> [Selected text]:
"The world's most famous bell foundry"

August 30, 2020

Brian Swager, DM, is an organist, carillonneur, and harpist in San Francisco, California. He is director of music at Immanuel Lutheran Church in San Jose. He serves as contributing editor for carillon topics to The Diapason.

The Whitechapel Bell Foundry in London, England, is a cultural heritage asset of international significance. However, it is at grave risk of being renovated into a “bell-themed” boutique hotel and café rather than being retained as a fully working bell foundry on the site that was developed for this purpose in the 1740s. If this is allowed to happen, the bell founding skills on this historic site in the East End of London will be lost to the nation forever, bringing an end to a continuous history of bell casting covering the last 450 years. This is a matter of national and international importance.

For the last few years I have read reports of the imminent closure of the firm. However, a Public Inquiry called by the Secretary of State has been scheduled for October 2020, offering real hope of saving the foundry. The UK Historic Building Preservation Trust—whose founding patron was HRH The Prince of Wales and is now called Re-Form Heritage—launched a joint appeal with the Factum Foundation for Digital Technology in Conservation to save the foundry. The many objectors, of which there were nearly 26,000, believe strongly that the site of the Whitechapel Bell Foundry should be a place of pilgrimage, preserving this important heritage. I contacted Adam Lowe, director of the Factum Foundation, who has supplied much of the information for this article. 

Whitechapel bells hold an enviable place in English history. The first recorded bells to have been cast in London were made in Whitechapel in the thirteenth century; bells have been made by the foundry since 1570, and on the current site on the corner of Whitechapel Road and Plumber’s Row since the 1740s. The Whitechapel Bell Foundry adopted its current name in 1968, but the same purpose-built foundry has been occupied by generations of bell makers—Phelps and Lester, Lester and Pack, Pack and Chapman, Chapman and Mears, Mears and Stainbank, Alfred Lawson, and since 1904 several generations of the Hughes family—with knowledge passing from one generation to the next, each of them forming a part of this extraordinary history.

Located in the Borough of Tower Hamlets in the heart of London, the renowned foundry is Britain’s oldest single-purpose industrial building. The bells cast here are the voices of nations: they mark the world’s celebrations and sorrows, representing principles of emancipation, freedom of expression, and justice. Both Big Ben and the Liberty Bell were cast on this site. 

In June 2017, the historic Whitechapel Foundry was sold to a developer, and the use of these Grade 2* buildings for the making of bells ceased. Grade 2* is a classification of a UK building that is “particularly important . . . of more than special interest.” Although the foundry had been listed for its historic connection to the East End’s industrial past and despite campaigns in the national press and emotional public outcry, it was shut down by the owners who wanted to take advantage of the enormous increase in its financial value by selling it for conversion into a hotel.

> [Extracted material]:
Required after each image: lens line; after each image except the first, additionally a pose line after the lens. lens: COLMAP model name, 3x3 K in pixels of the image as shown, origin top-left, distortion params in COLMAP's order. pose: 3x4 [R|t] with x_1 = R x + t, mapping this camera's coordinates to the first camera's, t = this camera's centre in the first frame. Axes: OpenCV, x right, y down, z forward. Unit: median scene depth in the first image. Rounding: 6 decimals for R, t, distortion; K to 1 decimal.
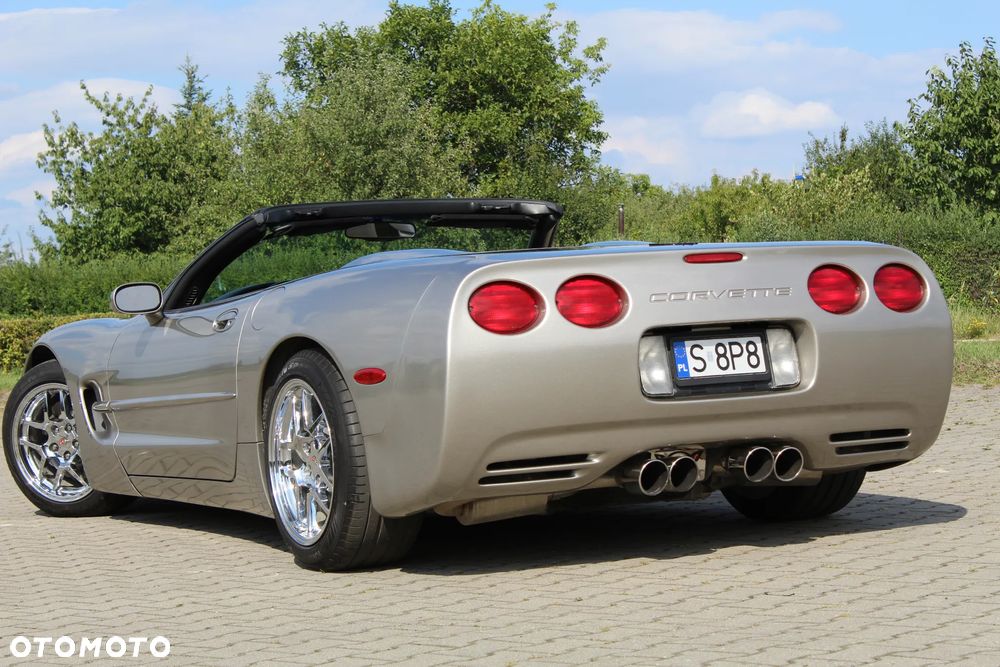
lens RADIAL K [[2419.9, 0, 492.6], [0, 2419.9, 328.3], [0, 0, 1]] dist [0.070999, 0.000000]
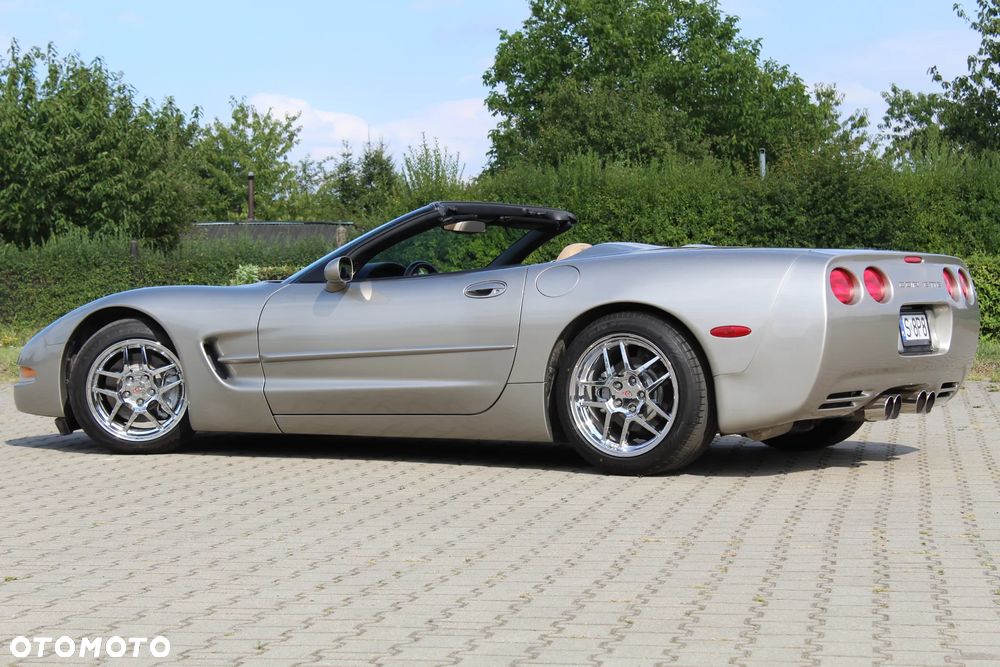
lens RADIAL K [[2419.9, 0, 486.1], [0, 2419.9, 378.1], [0, 0, 1]] dist [0.070999, 0.000000]
pose [[0.853529, 0.026982, 0.520347, -0.145563], [-0.030804, 0.999525, -0.001301, 0.008541], [-0.520134, -0.014919, 0.853954, -0.019159]]
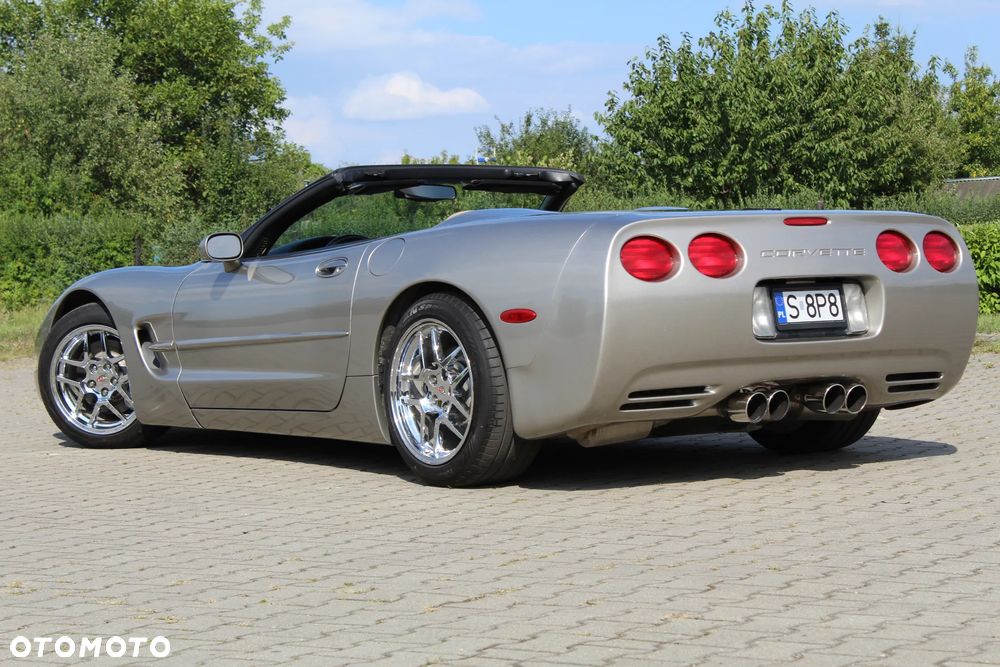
lens RADIAL K [[2419.9, 0, 492.4], [0, 2419.9, 360.3], [0, 0, 1]] dist [0.070999, 0.000000]
pose [[0.987647, 0.018701, 0.155575, -0.039282], [-0.022024, 0.999564, 0.019662, 0.003001], [-0.155139, -0.022845, 0.987628, -0.022221]]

> [Work to complete]:
[1] According to the Whitechapel Bell Foundry article, in what year did the foundry take its current name?
[2] Reproduce the passage of the Whitechapel Bell Foundry article from "In June 2017, the" to "into a hotel.", word for word.

> [Response list]:
[1] 1968

[2]
In June 2017, the historic Whitechapel Foundry was sold to a developer, and the use of these Grade 2* buildings for the making of bells ceased. Grade 2* is a classification of a UK building that is “particularly important . . . of more than special interest.” Although the foundry had been listed for its historic connection to the East End’s industrial past and despite campaigns in the national press and emotional public outcry, it was shut down by the owners who wanted to take advantage of the enormous increase in its financial value by selling it for conversion into a hotel.